Testo di partenza —

........

Ma c’è un altro importante sodalizio che ha illuminato la strada di Thaler, rendendolo famoso ben prima del Nobel, e cioè quello tra lui stesso e un giurista, Cass Sunstein, sfociato in un volume (Nudge. La spinta gentile) dove, applicando i risultati dell’economia comportamentale, si proponeva una nuova strategia di regolamentazione fondata non sul tradizionale binomio “command and control”, ma su un nuovo “paternalismo libertario”, dove, per dirla con le loro parole, il regolatore non deve imporre la norma e stabilire divieti, ma agire creando una architettura delle scelte, ricorrendo a incentivi e pungoli per migliorare la vita delle persone, contribuire a risolvere i loro problemi, continuando però a difendere la libertà di scelta dell’individuo.

Una strategia non certo esente da critiche, e sulla quale si è sviluppato un appassionato dibattito, ma che, e qui veramente possiamo comprendere tutto il valore delle intuizioni di Thaler, è stata concretamente declinata in ordinamenti e sistemi sparsi per tutto il mondo, con politiche regolamentari in molti campi, dalla finanza alla sanità, dalla tutela alimentare alla lotta alla povertà. Ad alcune di queste esperienze applicative Sunstein e Thaler hanno partecipato direttamente, in prima persona o come consulenti, ed è innegabile una costante e continua diffusione del “paternalismo libertario”.

Un approccio che sicuramente merita ancora verifiche e ulteriori sperimentazioni, e gli stessi Thaler e Sunstein in un recente lavoro scritto insieme ad altri economisti le invocano e mostrano molta prudenza nel guardare al nudging come sostituito delle tecniche di regolazione tradizionali.

Non vi è dubbio, però, che, come sosteneva tempo fa Matteo Motterlini se la nudge revolution non rappresenta certo la panacea per tutti i mali, “per chi si occupa di politiche pubbliche e dell’arte del buon governo tenere nel giusto conto le nostre fragilità, le emozioni e i percorsi dell’irrazionalità funziona”.

........

Voci —
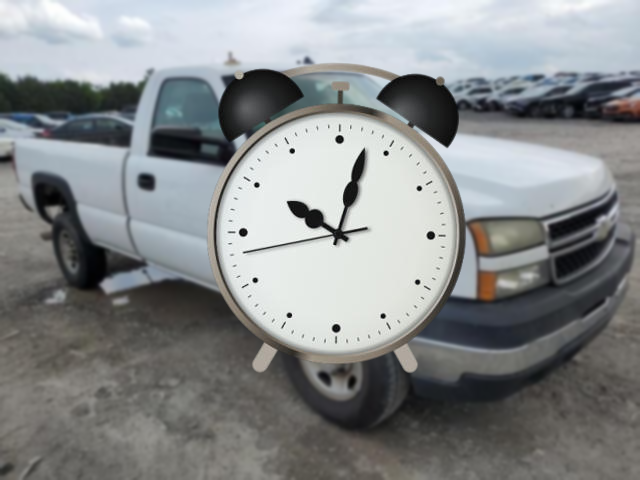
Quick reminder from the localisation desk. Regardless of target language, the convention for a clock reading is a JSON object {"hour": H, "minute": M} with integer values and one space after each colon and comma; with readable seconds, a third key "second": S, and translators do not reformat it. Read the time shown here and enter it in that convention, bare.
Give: {"hour": 10, "minute": 2, "second": 43}
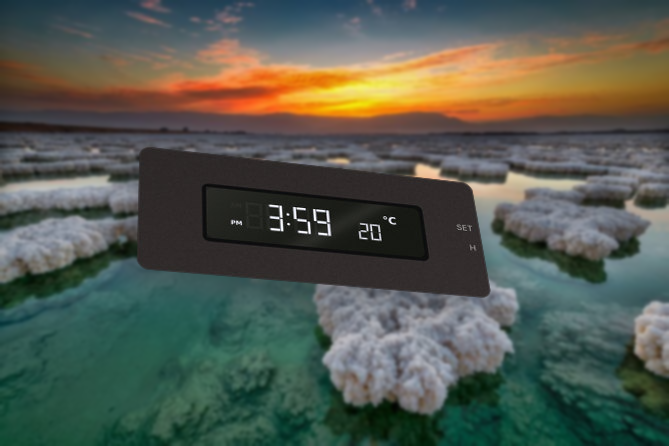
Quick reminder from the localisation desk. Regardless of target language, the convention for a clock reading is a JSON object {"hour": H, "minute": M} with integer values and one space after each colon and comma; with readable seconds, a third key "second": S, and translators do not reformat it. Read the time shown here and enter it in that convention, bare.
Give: {"hour": 3, "minute": 59}
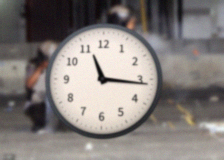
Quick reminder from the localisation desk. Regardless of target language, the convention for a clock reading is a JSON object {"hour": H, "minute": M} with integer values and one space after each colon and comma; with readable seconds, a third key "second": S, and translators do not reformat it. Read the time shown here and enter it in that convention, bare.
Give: {"hour": 11, "minute": 16}
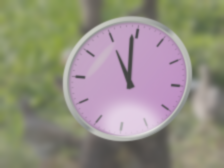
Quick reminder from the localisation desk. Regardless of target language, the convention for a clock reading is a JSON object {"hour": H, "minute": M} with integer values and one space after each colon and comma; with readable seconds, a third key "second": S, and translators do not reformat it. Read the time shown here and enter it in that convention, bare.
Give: {"hour": 10, "minute": 59}
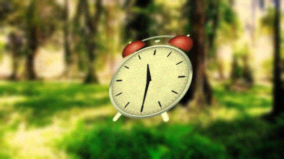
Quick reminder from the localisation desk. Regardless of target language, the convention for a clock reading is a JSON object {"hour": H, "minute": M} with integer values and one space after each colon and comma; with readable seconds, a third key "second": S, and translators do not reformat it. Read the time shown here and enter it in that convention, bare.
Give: {"hour": 11, "minute": 30}
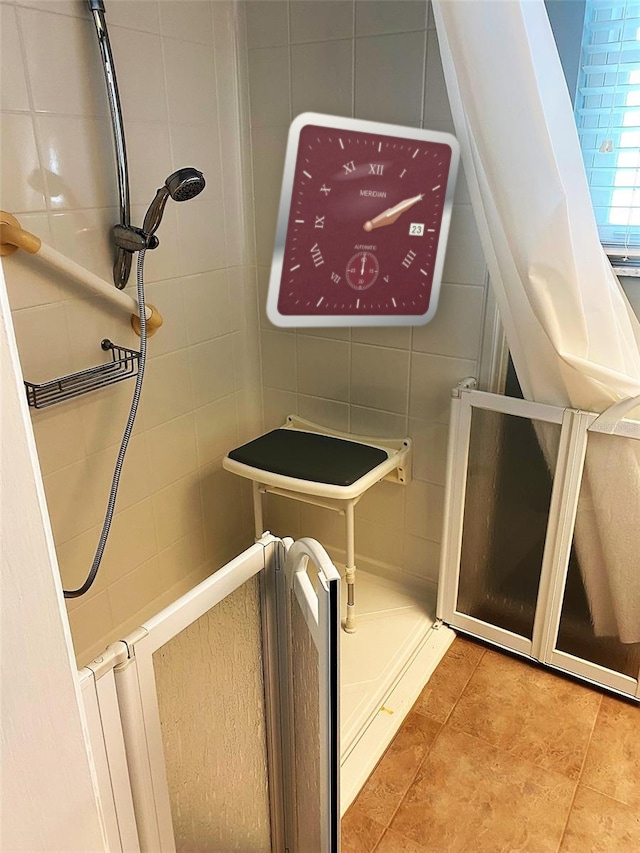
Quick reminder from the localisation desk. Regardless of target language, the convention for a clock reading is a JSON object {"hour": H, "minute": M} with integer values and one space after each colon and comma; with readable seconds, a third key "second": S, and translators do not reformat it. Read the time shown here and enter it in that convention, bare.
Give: {"hour": 2, "minute": 10}
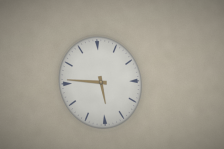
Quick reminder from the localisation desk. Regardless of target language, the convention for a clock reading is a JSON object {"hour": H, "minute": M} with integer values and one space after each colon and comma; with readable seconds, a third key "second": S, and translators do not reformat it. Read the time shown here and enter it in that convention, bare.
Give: {"hour": 5, "minute": 46}
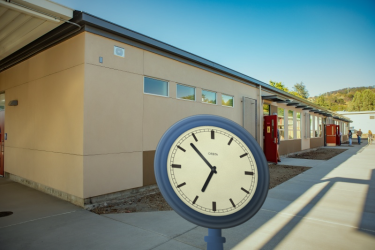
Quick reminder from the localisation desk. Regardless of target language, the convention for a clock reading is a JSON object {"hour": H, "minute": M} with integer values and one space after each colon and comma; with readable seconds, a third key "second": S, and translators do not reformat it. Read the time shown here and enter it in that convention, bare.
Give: {"hour": 6, "minute": 53}
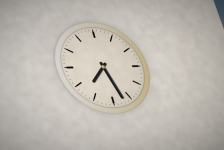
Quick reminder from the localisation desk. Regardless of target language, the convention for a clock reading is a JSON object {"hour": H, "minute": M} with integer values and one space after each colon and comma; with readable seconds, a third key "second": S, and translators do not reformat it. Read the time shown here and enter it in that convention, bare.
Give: {"hour": 7, "minute": 27}
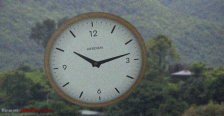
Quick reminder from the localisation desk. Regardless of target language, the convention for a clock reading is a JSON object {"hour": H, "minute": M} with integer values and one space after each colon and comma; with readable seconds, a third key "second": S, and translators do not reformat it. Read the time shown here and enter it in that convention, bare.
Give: {"hour": 10, "minute": 13}
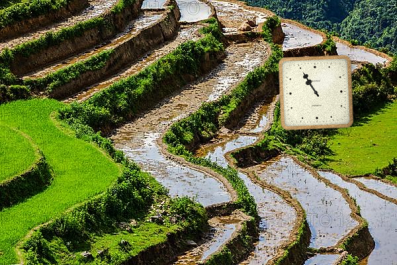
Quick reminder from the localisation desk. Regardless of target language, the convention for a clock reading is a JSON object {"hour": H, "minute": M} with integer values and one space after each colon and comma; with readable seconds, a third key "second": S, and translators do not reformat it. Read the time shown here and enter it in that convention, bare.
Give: {"hour": 10, "minute": 55}
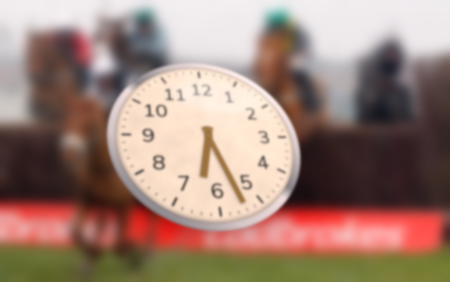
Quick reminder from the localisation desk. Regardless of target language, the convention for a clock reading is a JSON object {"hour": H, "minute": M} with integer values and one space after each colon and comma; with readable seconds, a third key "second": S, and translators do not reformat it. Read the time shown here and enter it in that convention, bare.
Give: {"hour": 6, "minute": 27}
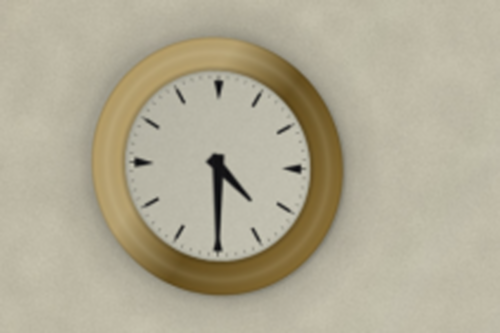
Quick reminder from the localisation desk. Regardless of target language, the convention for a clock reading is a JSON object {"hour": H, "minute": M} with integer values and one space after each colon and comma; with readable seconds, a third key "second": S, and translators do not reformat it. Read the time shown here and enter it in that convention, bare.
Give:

........

Consegne —
[1] Traduci in inglese questa frase del brano sul paternalismo libertario: «Ad alcune di queste esperienze applicative Sunstein e Thaler hanno partecipato direttamente, in prima persona o come consulenti, ed è innegabile una costante e continua diffusione del “paternalismo libertario”.»
[2] Riscrivi la parte del brano sul paternalismo libertario che si apre con le parole "Un approccio che" e si chiude con "di regolazione tradizionali.", sostituendo "prudenza" con "cautela".

Soluzioni —
[1] Sunstein and Thaler took part directly in some of these practical applications, either personally or as consultants, and there is an undeniable, constant and continuous spread of “libertarian paternalism.”

[2]
Un approccio che sicuramente merita ancora verifiche e ulteriori sperimentazioni, e gli stessi Thaler e Sunstein in un recente lavoro scritto insieme ad altri economisti le invocano e mostrano molta cautela nel guardare al nudging come sostituito delle tecniche di regolazione tradizionali.